The rare meal was rounded off with succulent melon slices. Marchinkovas had the brainwave of taking two hollowed-out halves of melon to use as gourds for drinking. The idea was good but in
practice did not work out. As the skin dried it cracked. He threw the two halves away next day.

 
15
Life Among the Friendly Mongols

M
AINTAINING A
schedule of around twenty miles a day hard slogging for days on end made us welcome an occasional break.
These days when we eased off were never wasted. One reason for stopping a few hours was to repair and remake worn-out moccasins and tend cut and swollen feet. The other reason was the necessity of
earning our food – we could not always expect to be handed food out of charity.

In the second month of our Mongolian Journey we arrived at a village of straggling smallholdings. To European eyes a strange feature would be the absence of fences or indeed any boundary
markings. Possibly the life of these villages was largely communal and no fences were needed. We approached a stone-built, flat-roofed shack of a house, in front of which, in a hard-beaten, cleared
space, we could see a bullock gyrating slowly and patiently round an upright thick stake driven into the ground. It was mid-morning and we had already covered ten or fifteen miles. As we walked we
swung our long cudgels. We were a little hungry, a little thirsty, but by no means in desperate straits.

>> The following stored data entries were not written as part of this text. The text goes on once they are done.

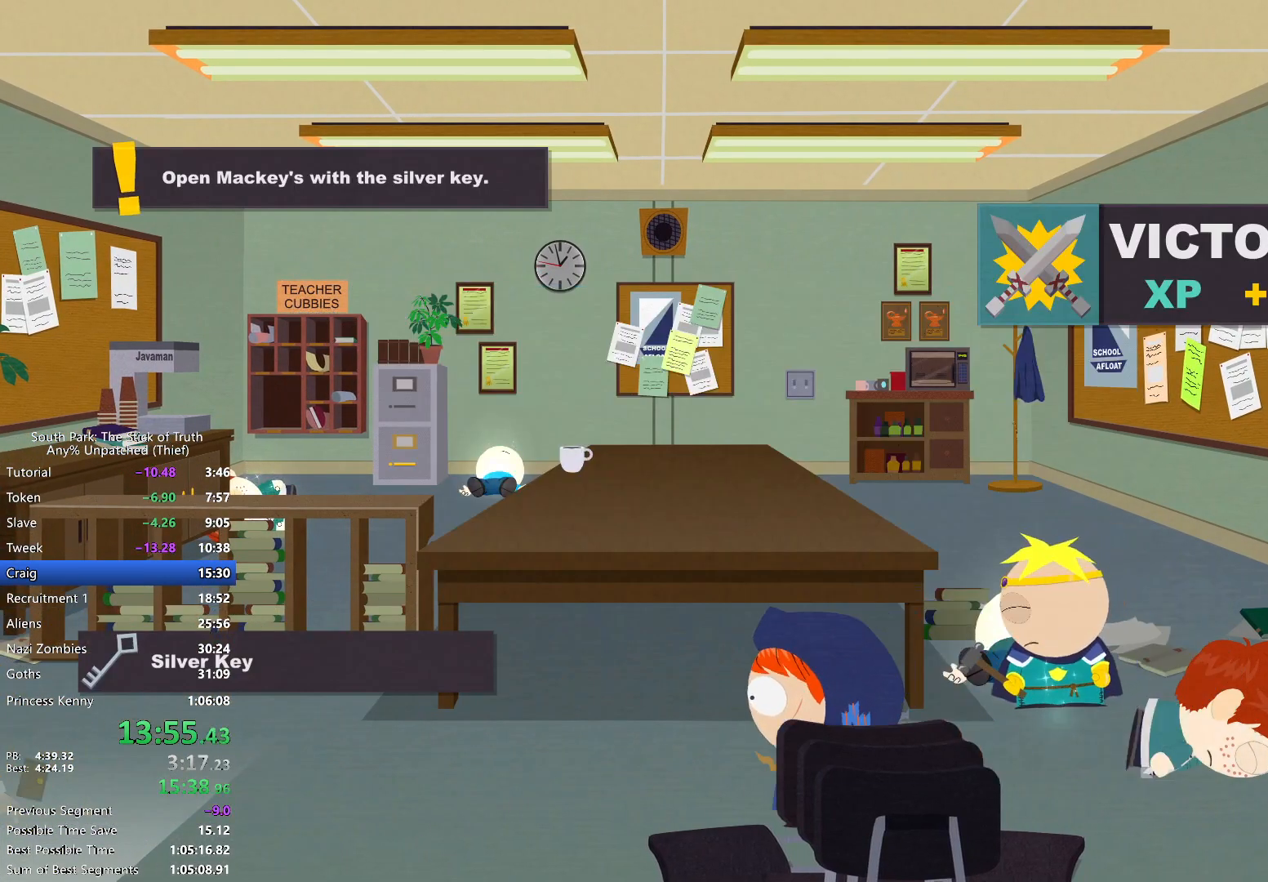
{"buttons": ["B"], "left_stick": "left", "right_stick": "center", "events": []}
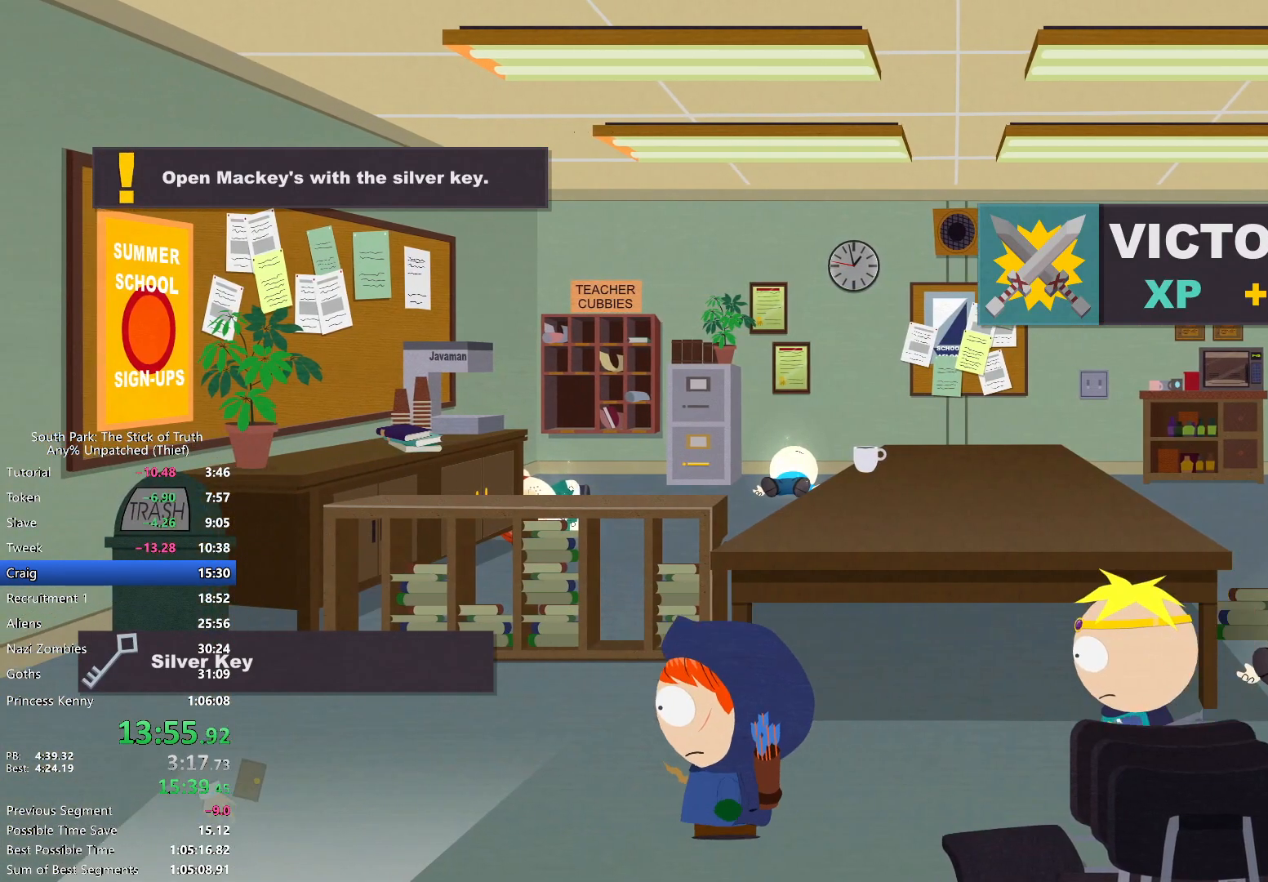
{"buttons": ["X"], "left_stick": "down-left", "right_stick": "center", "events": [[367, "B", "up"], [367, "X", "down"], [367, "left_stick", "down-left"]]}
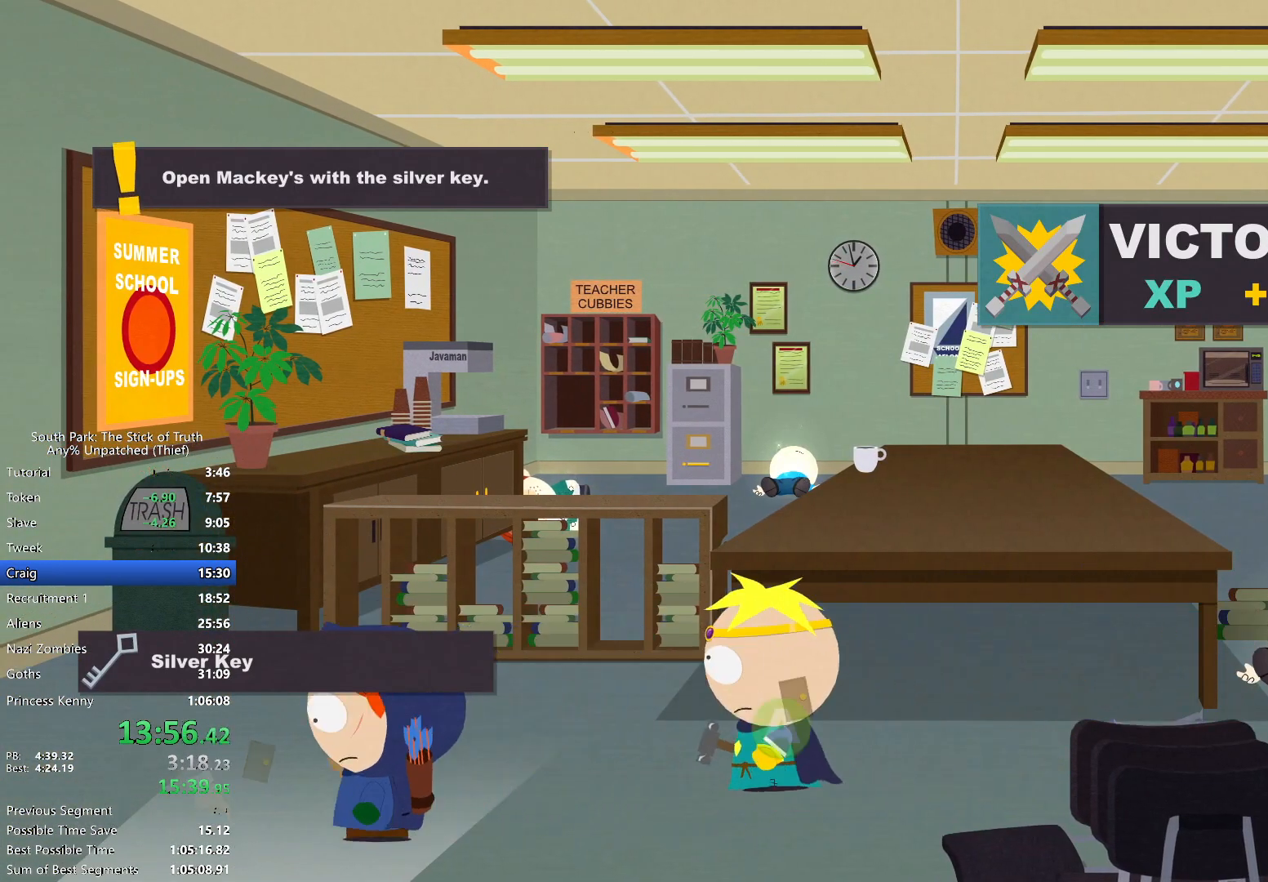
{"buttons": ["X"], "left_stick": "center", "right_stick": "center", "events": [[117, "left_stick", "center"]]}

We stopped quite near to watch the bullock and decide what work he was doing. Between the beast and the house were four people – the Mongol farmer squatting, lazily lifting his cap to
scratch his bald pate, a lusty-looking boy of fourteen or fifteen armed with a stick with which he encouraged the bullock now and again as it trudged past him, and two women, one of whom might have
been the boy’s mother and the other his grandmother. The women took no notice of us, but the farmer got up off his haunches and with the boy came over to us and bowed. We returned the
greeting. The farmer talked and we talked, but it got us nowhere, and we all, bobbing and smiling, sat down together on the hard earth. The bullock, freed of the boy’s attentions, stopped
work. By then I could see what was happening. The beast was threshing rye. It was tethered to the central stake by a rope of plaited rushes or osiers. At the outer limit of its tether were spread
out in a circle sheaves of ripe rye with the ears outermost. As the bullock trampled the sheaves the grain dropped to the ground where it was gathered by the womenfolk.